[Recorded data]

- - -

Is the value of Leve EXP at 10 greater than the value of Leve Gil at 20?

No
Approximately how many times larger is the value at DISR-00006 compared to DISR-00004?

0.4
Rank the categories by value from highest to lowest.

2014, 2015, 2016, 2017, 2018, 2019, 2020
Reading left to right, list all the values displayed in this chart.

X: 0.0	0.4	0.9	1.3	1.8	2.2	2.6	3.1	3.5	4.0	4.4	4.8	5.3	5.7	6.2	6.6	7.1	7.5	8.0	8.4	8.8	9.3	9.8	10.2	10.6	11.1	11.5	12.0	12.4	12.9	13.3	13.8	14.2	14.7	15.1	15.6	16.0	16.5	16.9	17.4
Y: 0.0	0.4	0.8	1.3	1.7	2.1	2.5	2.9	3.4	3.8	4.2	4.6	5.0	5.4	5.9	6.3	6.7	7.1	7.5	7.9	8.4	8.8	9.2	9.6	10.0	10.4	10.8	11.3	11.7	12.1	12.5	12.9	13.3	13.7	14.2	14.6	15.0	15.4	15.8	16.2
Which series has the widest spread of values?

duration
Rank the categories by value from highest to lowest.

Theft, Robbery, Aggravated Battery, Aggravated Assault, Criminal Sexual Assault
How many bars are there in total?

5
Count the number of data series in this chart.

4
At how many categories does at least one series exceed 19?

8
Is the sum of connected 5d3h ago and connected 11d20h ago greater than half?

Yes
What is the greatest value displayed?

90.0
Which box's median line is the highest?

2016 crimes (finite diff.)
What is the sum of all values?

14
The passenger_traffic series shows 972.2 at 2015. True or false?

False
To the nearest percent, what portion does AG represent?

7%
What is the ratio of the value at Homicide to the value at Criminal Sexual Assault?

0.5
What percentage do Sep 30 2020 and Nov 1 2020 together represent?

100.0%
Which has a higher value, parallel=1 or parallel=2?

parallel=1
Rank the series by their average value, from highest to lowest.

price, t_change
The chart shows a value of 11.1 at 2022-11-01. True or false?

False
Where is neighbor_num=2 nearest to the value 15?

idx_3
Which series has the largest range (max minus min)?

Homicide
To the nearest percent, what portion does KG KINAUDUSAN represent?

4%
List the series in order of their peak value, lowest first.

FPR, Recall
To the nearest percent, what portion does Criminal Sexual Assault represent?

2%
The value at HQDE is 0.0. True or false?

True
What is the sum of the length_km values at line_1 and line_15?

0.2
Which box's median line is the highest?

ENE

- - -

#### REQUIRED WORK:
Reproduce the lines of the entries above word for word, from the first line through the line that contains "What percentage do", including that line.

#### FINISHED TASK:
Is the value of Leve EXP at 10 greater than the value of Leve Gil at 20?

No
Approximately how many times larger is the value at DISR-00006 compared to DISR-00004?

0.4
Rank the categories by value from highest to lowest.

2014, 2015, 2016, 2017, 2018, 2019, 2020
Reading left to right, list all the values displayed in this chart.

X: 0.0	0.4	0.9	1.3	1.8	2.2	2.6	3.1	3.5	4.0	4.4	4.8	5.3	5.7	6.2	6.6	7.1	7.5	8.0	8.4	8.8	9.3	9.8	10.2	10.6	11.1	11.5	12.0	12.4	12.9	13.3	13.8	14.2	14.7	15.1	15.6	16.0	16.5	16.9	17.4
Y: 0.0	0.4	0.8	1.3	1.7	2.1	2.5	2.9	3.4	3.8	4.2	4.6	5.0	5.4	5.9	6.3	6.7	7.1	7.5	7.9	8.4	8.8	9.2	9.6	10.0	10.4	10.8	11.3	11.7	12.1	12.5	12.9	13.3	13.7	14.2	14.6	15.0	15.4	15.8	16.2
Which series has the widest spread of values?

duration
Rank the categories by value from highest to lowest.

Theft, Robbery, Aggravated Battery, Aggravated Assault, Criminal Sexual Assault
How many bars are there in total?

5
Count the number of data series in this chart.

4
At how many categories does at least one series exceed 19?

8
Is the sum of connected 5d3h ago and connected 11d20h ago greater than half?

Yes
What is the greatest value displayed?

90.0
Which box's median line is the highest?

2016 crimes (finite diff.)
What is the sum of all values?

14
The passenger_traffic series shows 972.2 at 2015. True or false?

False
To the nearest percent, what portion does AG represent?

7%
What is the ratio of the value at Homicide to the value at Criminal Sexual Assault?

0.5
What percentage do Sep 30 2020 and Nov 1 2020 together represent?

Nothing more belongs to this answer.